Best Art went to the work of Naoyuki Katoh, who did the cover art for the Japanese editions of the Guin Saga novels. Other nominees were Katou Ryou and Gotou Keisuke (same site as for Ryou), Washio Nao (Some NSFW stuff in his gallery of the girls in tight-swimwear variety), Nakagawa Yuu, and Takeshi Nakamura.

Best Nonfiction went to “The Intellectual History of Japanese SF 1857-1975” by Yasuo Nagayama, which sounds like something I probably would seek out and read if it were translated into English – and something that would probably be up the Science Fiction Museum & Hall Of Fame’s alley. Hint. Hint. Anyway, the other nominees include a collection of science-fiction art from the Showa period – specifically the 40s and 50s, an encyclopedia of Japanese Fantasy Writers, a book about living and working in space, a history of a science fiction fan-group, and a collection of essays from Japanese SF Writers.

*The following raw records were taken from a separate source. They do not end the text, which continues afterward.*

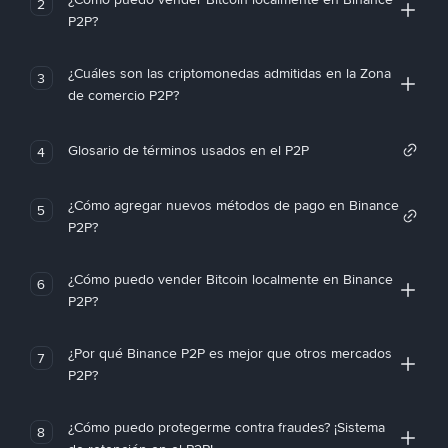
2
P2P?
¿Cuáles son las criptomonedas admitidas en la Zona
3
de comercio P2P?
Glosario de términos usados en el P2P
4
¿Cómo agregar nuevos métodos de pago en Binance
5
P2P?
¿Cómo puedo vender Bitcoin localmente en Binance
6
P2P?
¿Por qué Binance P2P es mejor que otros mercados
7
P2P?
¿Cómo puedo protegerme contra fraudes? ¡Sistema
8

The Free Award for general SF/Fantasy stuff in pop culture went to the life-sized Gundam Statue, built by Sunrise. Other nominees were the Sekai Camera Augmented Reality app for the iPhone (the concept being that in certain locations, your iPhone’s Camera would display specific images and text based on where you were – for example, you go to a museum, and your iPhone would display additional information based the item you were looking at), a life-sized statue of Tetsujin 28 (aka Gigantor) in Kobe, and the Love+ series of Dating sims for the Nintendo DS. I might be able to put together an argument why the Sekai Camera app is better, but I’d have to work at it.

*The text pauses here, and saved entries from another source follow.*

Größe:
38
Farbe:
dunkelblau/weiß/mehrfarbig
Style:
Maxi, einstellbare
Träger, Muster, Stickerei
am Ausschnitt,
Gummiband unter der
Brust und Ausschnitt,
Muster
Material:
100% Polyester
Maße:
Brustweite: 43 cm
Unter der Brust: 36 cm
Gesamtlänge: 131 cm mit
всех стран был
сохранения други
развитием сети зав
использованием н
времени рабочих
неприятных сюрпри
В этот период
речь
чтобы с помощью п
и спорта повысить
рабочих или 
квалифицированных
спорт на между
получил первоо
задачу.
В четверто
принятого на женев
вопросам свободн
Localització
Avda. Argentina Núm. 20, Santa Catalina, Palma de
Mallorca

Finally, there was one more posthumous award given out, to Takumi Shibano, who edited Japan’s first SF magazine Uchūjin (“Space Dust”), while teaching High School math, and later translated western SF novels and short fiction into Japanese. He also consulted on several Tatsunoko productions, including Science Ninja Team Gatchaman (Battle of the Planets/G-Force), Casshern (which later inspired the Mega Man series – along with Astro Boy, of course). He attended almost every WorldCon after 1979, and was a WorldCon Guest of Honor at WorldCon 54, in 1996 in LA. He died on January 16 of this year from pneumonia at the age of 83.